─── DATA SECTION

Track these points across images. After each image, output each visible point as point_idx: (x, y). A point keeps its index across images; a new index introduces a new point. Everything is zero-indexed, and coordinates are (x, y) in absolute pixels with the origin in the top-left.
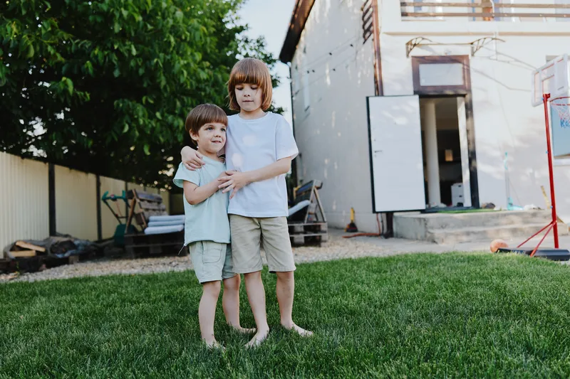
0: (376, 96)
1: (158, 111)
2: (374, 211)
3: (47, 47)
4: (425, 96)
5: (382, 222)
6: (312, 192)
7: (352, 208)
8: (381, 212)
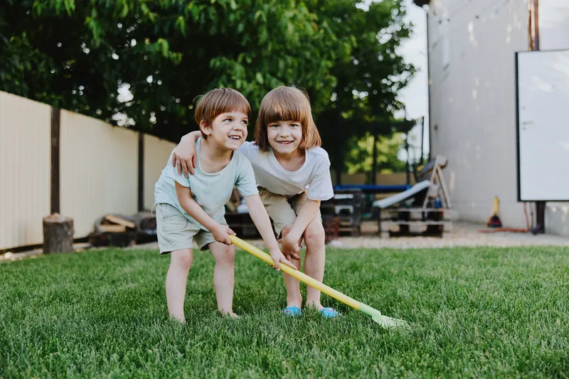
0: (529, 51)
1: (260, 71)
2: (519, 199)
3: (140, 5)
5: (532, 214)
6: (434, 172)
7: (496, 197)
8: (531, 201)
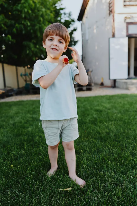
2: (109, 79)
4: (130, 37)
5: (113, 83)
7: (102, 78)
8: (112, 80)
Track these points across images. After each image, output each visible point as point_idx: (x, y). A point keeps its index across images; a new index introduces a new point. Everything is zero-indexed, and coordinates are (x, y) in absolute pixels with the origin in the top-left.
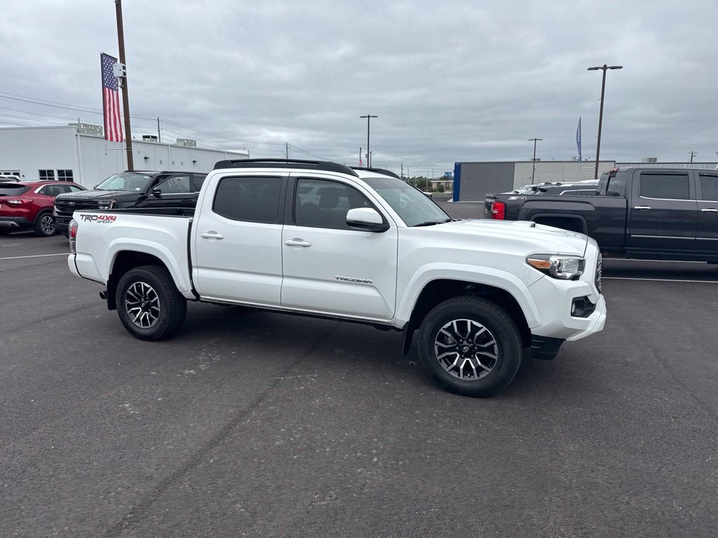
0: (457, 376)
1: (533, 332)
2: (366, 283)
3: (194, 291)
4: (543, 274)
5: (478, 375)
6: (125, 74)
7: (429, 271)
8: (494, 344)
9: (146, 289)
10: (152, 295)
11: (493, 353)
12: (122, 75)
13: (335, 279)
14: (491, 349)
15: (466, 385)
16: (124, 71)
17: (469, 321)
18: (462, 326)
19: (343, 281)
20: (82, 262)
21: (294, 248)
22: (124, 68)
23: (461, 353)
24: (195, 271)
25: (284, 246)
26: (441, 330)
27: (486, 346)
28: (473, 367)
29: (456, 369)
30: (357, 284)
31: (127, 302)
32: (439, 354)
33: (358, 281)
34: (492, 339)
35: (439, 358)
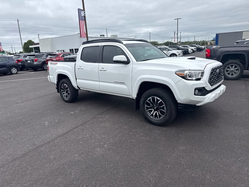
0: (153, 118)
1: (178, 101)
2: (123, 83)
3: (78, 87)
4: (181, 78)
5: (160, 118)
6: (85, 15)
7: (141, 78)
8: (164, 106)
9: (66, 86)
10: (67, 88)
11: (164, 109)
12: (84, 15)
13: (114, 82)
14: (163, 108)
15: (155, 121)
16: (85, 14)
17: (156, 97)
18: (153, 99)
19: (116, 83)
20: (51, 78)
21: (101, 71)
22: (84, 13)
23: (154, 109)
24: (77, 80)
25: (99, 70)
26: (147, 101)
27: (161, 107)
28: (158, 115)
29: (152, 115)
30: (120, 84)
31: (62, 90)
32: (147, 110)
33: (121, 82)
34: (163, 104)
35: (147, 111)
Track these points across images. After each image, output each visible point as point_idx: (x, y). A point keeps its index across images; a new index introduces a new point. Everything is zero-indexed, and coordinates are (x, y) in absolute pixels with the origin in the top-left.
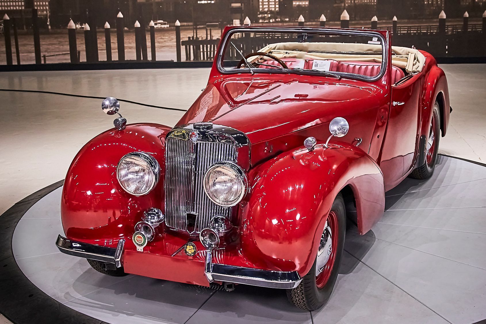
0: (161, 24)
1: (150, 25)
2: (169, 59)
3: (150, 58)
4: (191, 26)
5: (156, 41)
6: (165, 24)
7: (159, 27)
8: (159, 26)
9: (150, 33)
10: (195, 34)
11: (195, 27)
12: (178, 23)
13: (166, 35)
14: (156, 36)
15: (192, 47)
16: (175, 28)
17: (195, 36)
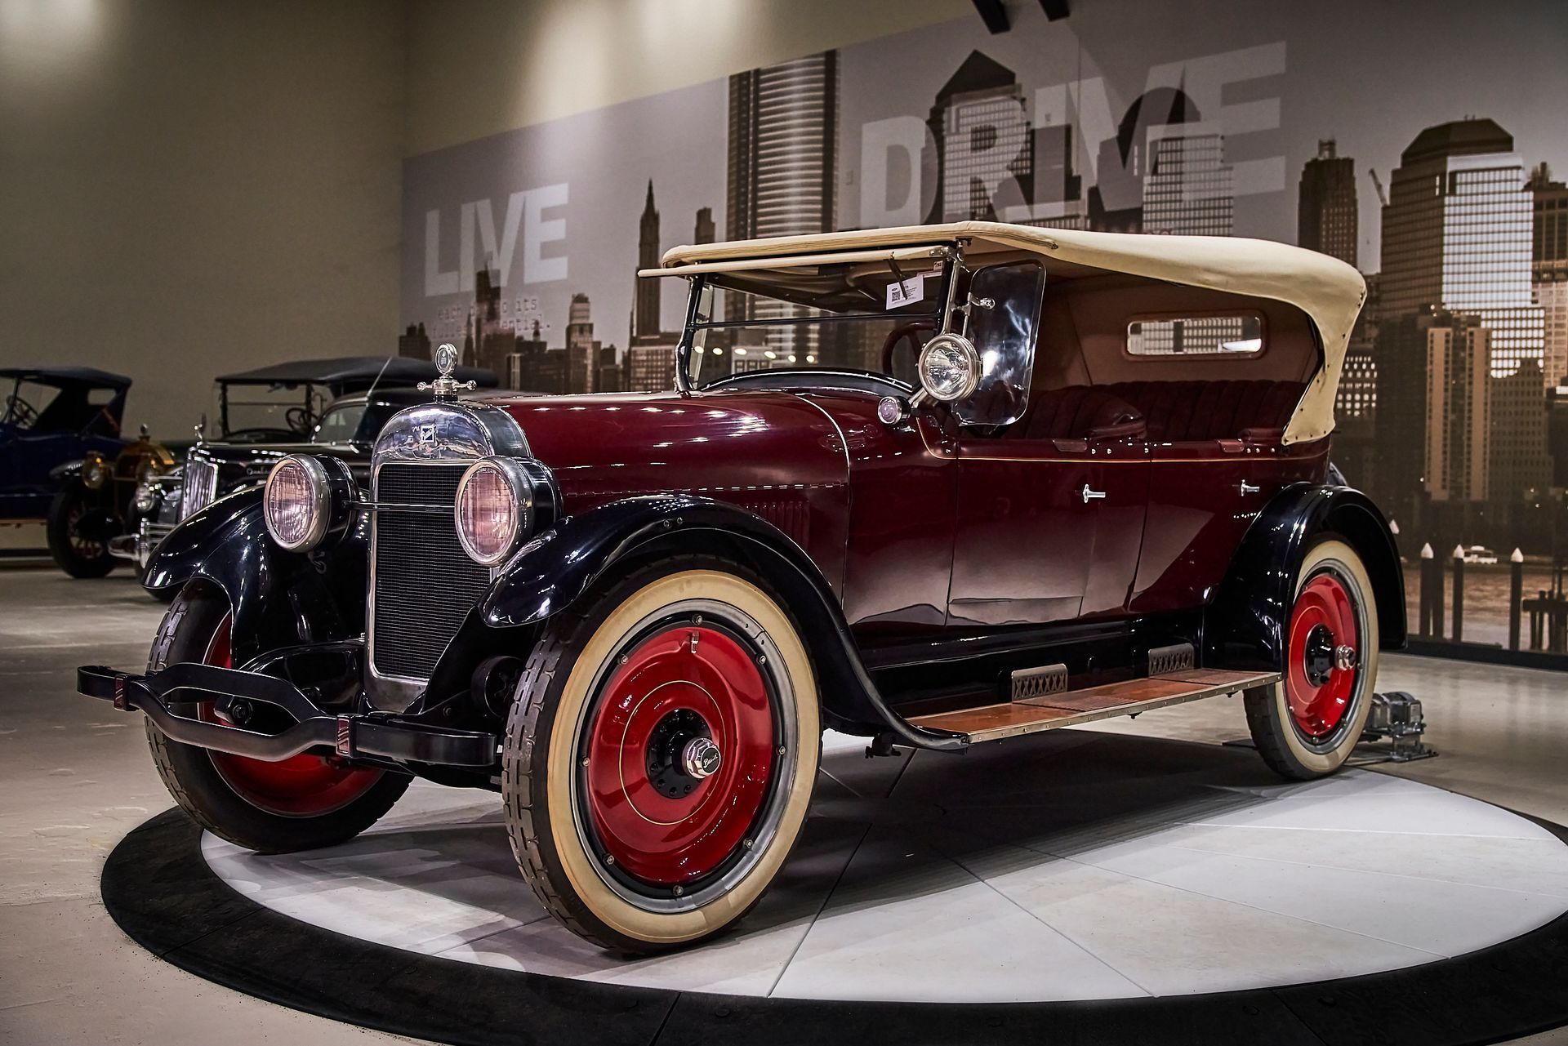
0: (1480, 554)
1: (1455, 556)
2: (1491, 641)
3: (1448, 634)
4: (1549, 564)
5: (1464, 595)
6: (1487, 555)
7: (1475, 561)
8: (1474, 559)
9: (1451, 574)
10: (1556, 586)
11: (1557, 568)
12: (1518, 556)
13: (1488, 581)
14: (1466, 582)
15: (1546, 616)
16: (1510, 566)
17: (1556, 591)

──────

EXERCISE
Please turn the material, starting at its first line and ending at the line that contains "8: (112, 80)", into a Markdown table with the columns Number and Material line, one row per line and no rows for blank lines. Leave the pictures out of the answer.

TASK RESULT
| Number | Material line |
|---|---|
| 1 | Track these points across images. After each image, output each visible point as point_idx: (x, y). A point keeps its index across images; a new index introduces a new point. Everything is zero-indexed, and coordinates are (x, y) in absolute pixels with the origin in the top-left. |
| 2 | 0: (376, 96) |
| 3 | 1: (158, 111) |
| 4 | 2: (374, 211) |
| 5 | 3: (47, 47) |
| 6 | 4: (425, 96) |
| 7 | 5: (382, 222) |
| 8 | 6: (312, 192) |
| 9 | 7: (352, 208) |
| 10 | 8: (381, 212) |
| 11 | 0: (529, 51) |
| 12 | 1: (260, 71) |
| 13 | 2: (519, 199) |
| 14 | 3: (140, 5) |
| 15 | 5: (532, 214) |
| 16 | 6: (434, 172) |
| 17 | 7: (496, 197) |
| 18 | 8: (531, 201) |
| 19 | 2: (109, 79) |
| 20 | 4: (130, 37) |
| 21 | 5: (113, 83) |
| 22 | 7: (102, 78) |
| 23 | 8: (112, 80) |